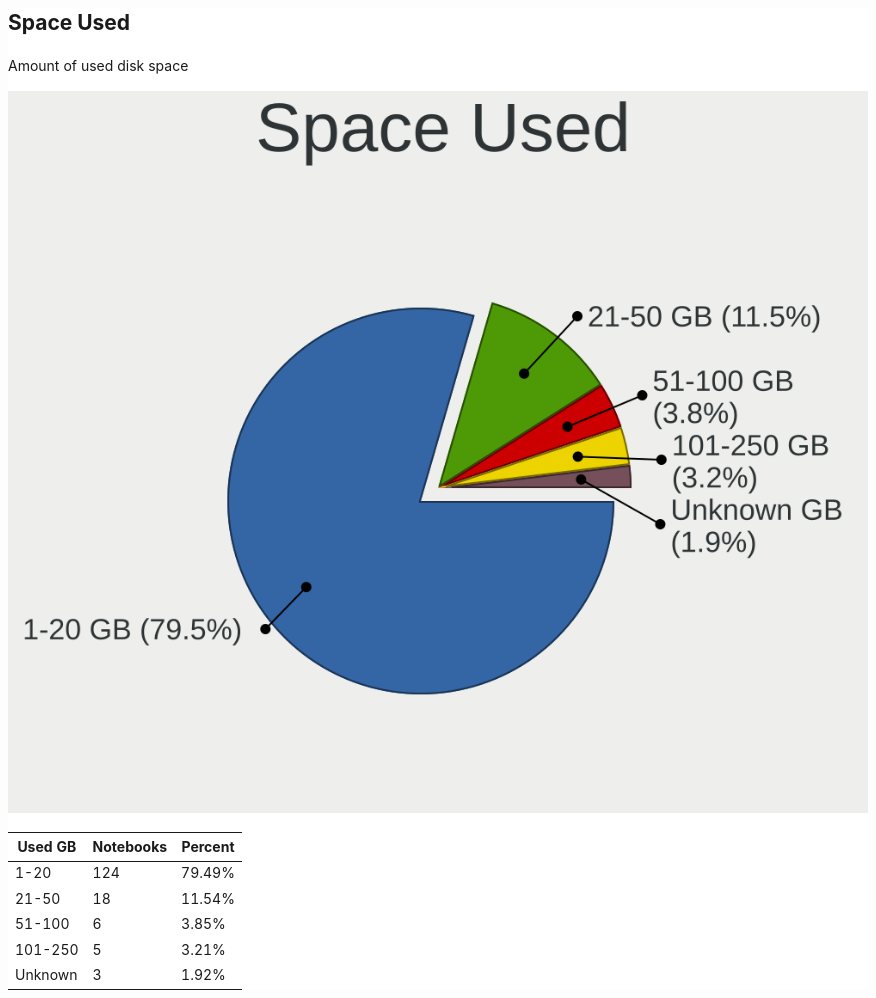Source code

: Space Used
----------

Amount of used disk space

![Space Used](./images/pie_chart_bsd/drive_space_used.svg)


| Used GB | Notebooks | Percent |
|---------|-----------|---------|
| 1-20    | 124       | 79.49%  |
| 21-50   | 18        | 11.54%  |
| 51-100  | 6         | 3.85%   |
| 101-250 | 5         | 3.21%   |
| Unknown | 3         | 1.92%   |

---

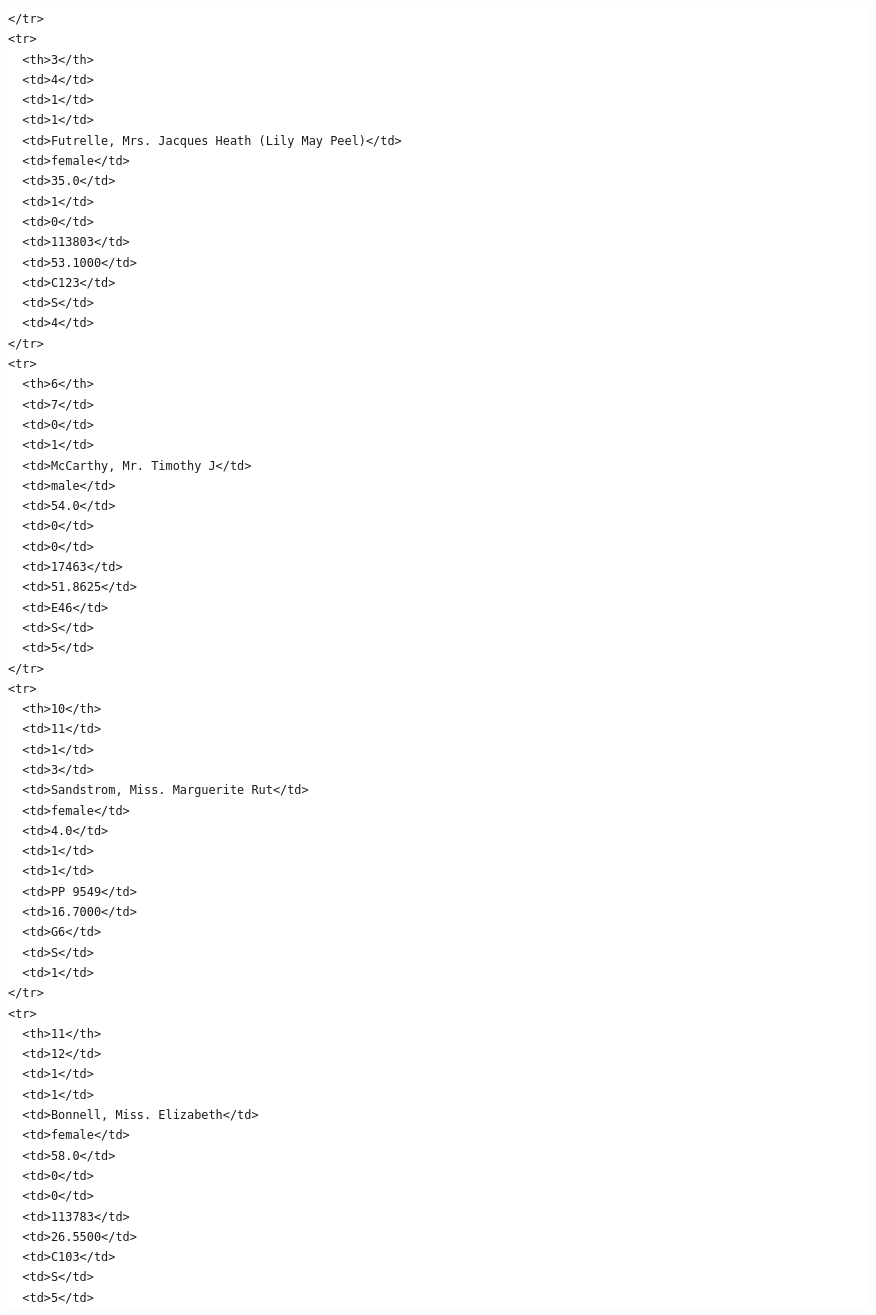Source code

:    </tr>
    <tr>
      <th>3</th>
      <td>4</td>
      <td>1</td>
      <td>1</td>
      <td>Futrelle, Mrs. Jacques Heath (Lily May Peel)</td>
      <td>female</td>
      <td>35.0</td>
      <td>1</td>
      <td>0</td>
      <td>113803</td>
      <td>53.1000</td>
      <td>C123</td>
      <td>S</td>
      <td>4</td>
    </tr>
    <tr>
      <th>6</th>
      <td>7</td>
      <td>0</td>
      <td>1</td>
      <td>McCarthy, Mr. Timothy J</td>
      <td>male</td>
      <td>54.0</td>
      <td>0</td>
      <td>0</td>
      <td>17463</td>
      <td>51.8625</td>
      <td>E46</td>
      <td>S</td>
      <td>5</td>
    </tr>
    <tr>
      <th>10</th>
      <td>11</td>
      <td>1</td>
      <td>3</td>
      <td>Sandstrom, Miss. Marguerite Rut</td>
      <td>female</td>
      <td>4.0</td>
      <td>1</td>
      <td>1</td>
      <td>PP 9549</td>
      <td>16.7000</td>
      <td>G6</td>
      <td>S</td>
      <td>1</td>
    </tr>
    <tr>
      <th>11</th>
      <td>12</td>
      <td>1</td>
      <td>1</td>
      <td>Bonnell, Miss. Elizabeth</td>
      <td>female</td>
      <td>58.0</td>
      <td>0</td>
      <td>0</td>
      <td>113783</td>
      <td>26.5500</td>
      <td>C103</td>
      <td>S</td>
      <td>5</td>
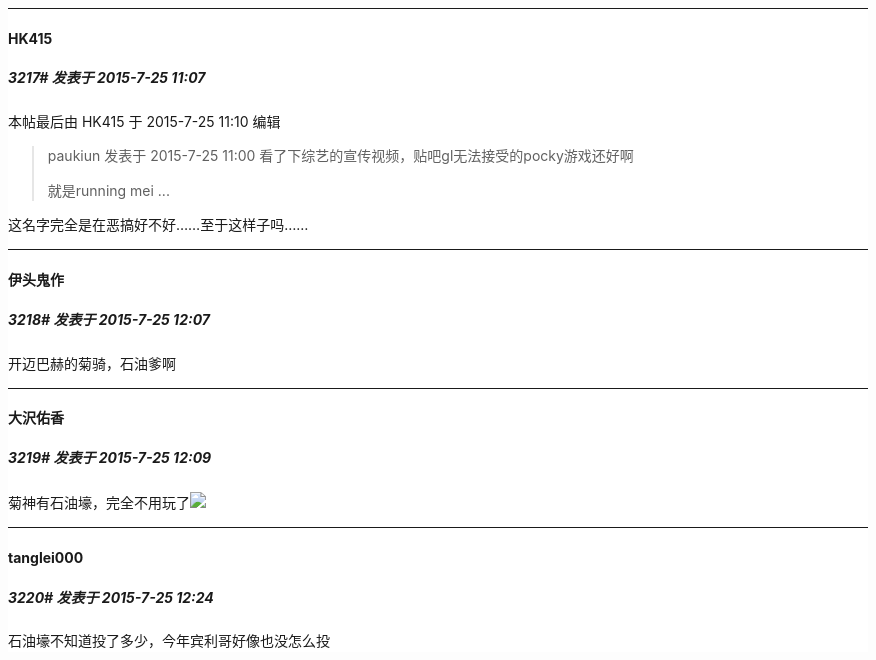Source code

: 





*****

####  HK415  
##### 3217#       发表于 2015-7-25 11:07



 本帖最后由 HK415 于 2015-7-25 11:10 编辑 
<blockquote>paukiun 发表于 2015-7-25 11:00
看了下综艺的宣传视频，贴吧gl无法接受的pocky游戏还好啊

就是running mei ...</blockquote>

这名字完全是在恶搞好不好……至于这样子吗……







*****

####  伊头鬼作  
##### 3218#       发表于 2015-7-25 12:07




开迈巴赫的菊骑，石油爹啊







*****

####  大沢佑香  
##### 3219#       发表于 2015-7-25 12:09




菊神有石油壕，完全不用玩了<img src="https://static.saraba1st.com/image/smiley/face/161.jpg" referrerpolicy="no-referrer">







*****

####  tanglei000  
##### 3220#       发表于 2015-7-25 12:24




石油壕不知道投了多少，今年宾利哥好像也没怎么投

— What to produce —
Go through the records above and return each line in which the word "Miss" occurs.

— Exercise response —
      <td>Sandstrom, Miss. Marguerite Rut</td>
      <td>Bonnell, Miss. Elizabeth</td>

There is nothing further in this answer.